= Problem to solve =
Can you rewrite the data below with "common name" changed to "vernacular name" and everything else unchanged? Leave out the pictures.

═════ Exercise data

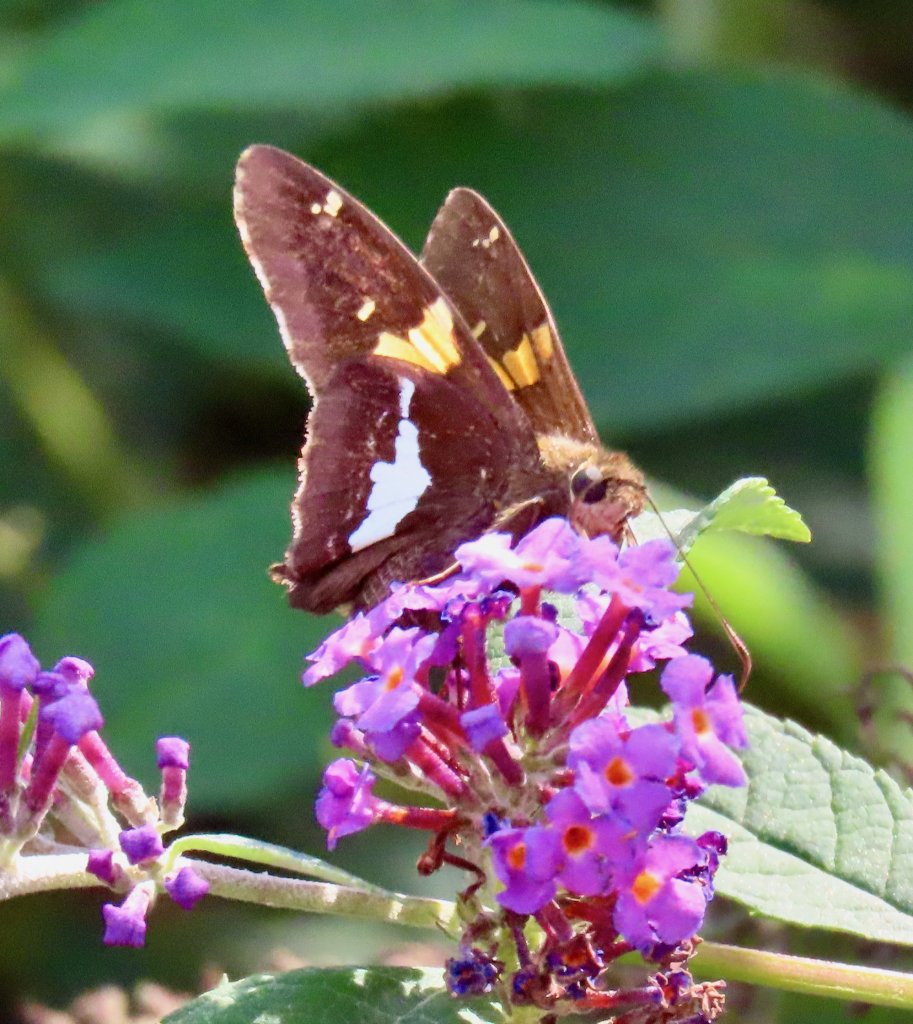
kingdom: Animalia
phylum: Arthropoda
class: Insecta
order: Lepidoptera
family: Hesperiidae
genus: Epargyreus
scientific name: Epargyreus clarus
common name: Silver-spotted Skipper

══════════

= Answer to this exercise =
kingdom: Animalia
phylum: Arthropoda
class: Insecta
order: Lepidoptera
family: Hesperiidae
genus: Epargyreus
scientific name: Epargyreus clarus
vernacular name: Silver-spotted Skipper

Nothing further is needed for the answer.